Now, an article published recently in the journal iScience details how promoting the function of a protein, known as Cx43, helped an ISCRM research team to more efficiently convert stem cells into pancreatic islet progenitor cells. The research team, led by ISCRM faculty members Vincenzo Cirulli MD, PhD and Laura Crisa MD, PhD, with first author Wendy Yang, PhD (Department of Pharmacology), set out to answer a pivotal question. Starting with stem cells, how can scientists produce a higher quality yield of the definitive endoderm cells that more efficiently give rise to the pancreatic cells lost when type 1 diabetes strikes?

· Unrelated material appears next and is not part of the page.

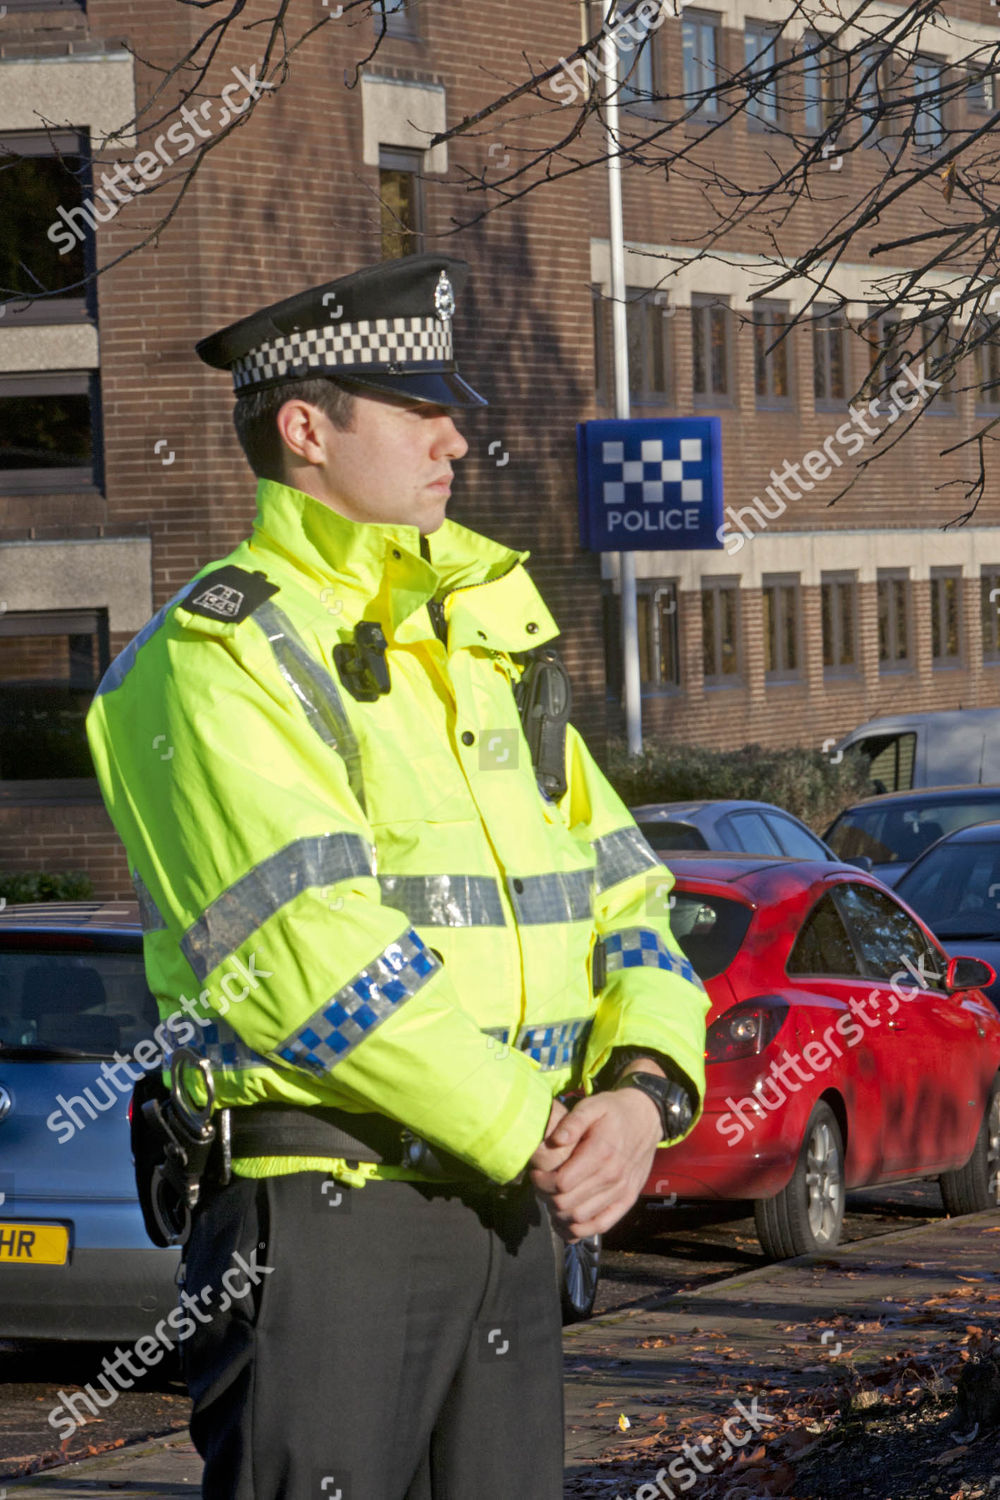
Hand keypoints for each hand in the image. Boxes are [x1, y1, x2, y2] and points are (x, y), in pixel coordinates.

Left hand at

“We know we can derive immature pancreatic cells from stem cells,” says Cirulli. “The problem is that too few of the cells we produce are the beta-cells we need. The goal of this investigation was to test if enhancing the innate ability of stem cells to talk to one another through a mechanism of direct cell-to-cell communication would foster a more efficient derivation of pancreatic islet progenitors.”
The investigation led Cirulli and Crisa to look closely at a protein, known as Cx43, that represents the building block of gap junction channels – essentially, the portholes that enable intercellular communication and influence cell fate and cell maturation. They found that supplementing pluripotent stem cells with a peptide (AAP10) that enhances Cx43-mediated cell-to-cell communication, led to a more fertile output of definitive endoderm cells, and subsequently to a more than five-fold increase in the number of pancreatic islet progenitors, the immature cells that eventually mature into islet cells.
The study, conducted in collaboration with Dr. Paul Lampe at the Fred Hutchinson Cancer Research Center, lays the groundwork for the development of more efficient protocols of stem cell differentiation into pancreatic islet cells that produce insulin and glucagon, an important stepping stone toward cell replacement therapies for type 1 and possibly type 2 diabetes.
The research published in iScience (https://doi.org/10.1016/j.isci.2019.07.033) was supported by R01 DK103711, by the WA State Life Sciences Discovery Fund Program Grant #4553677, and by an Innovation Pilot Award from the UW Institute for Stem Cell and Regenerative Medicine, with funds contributed by the State of Washington.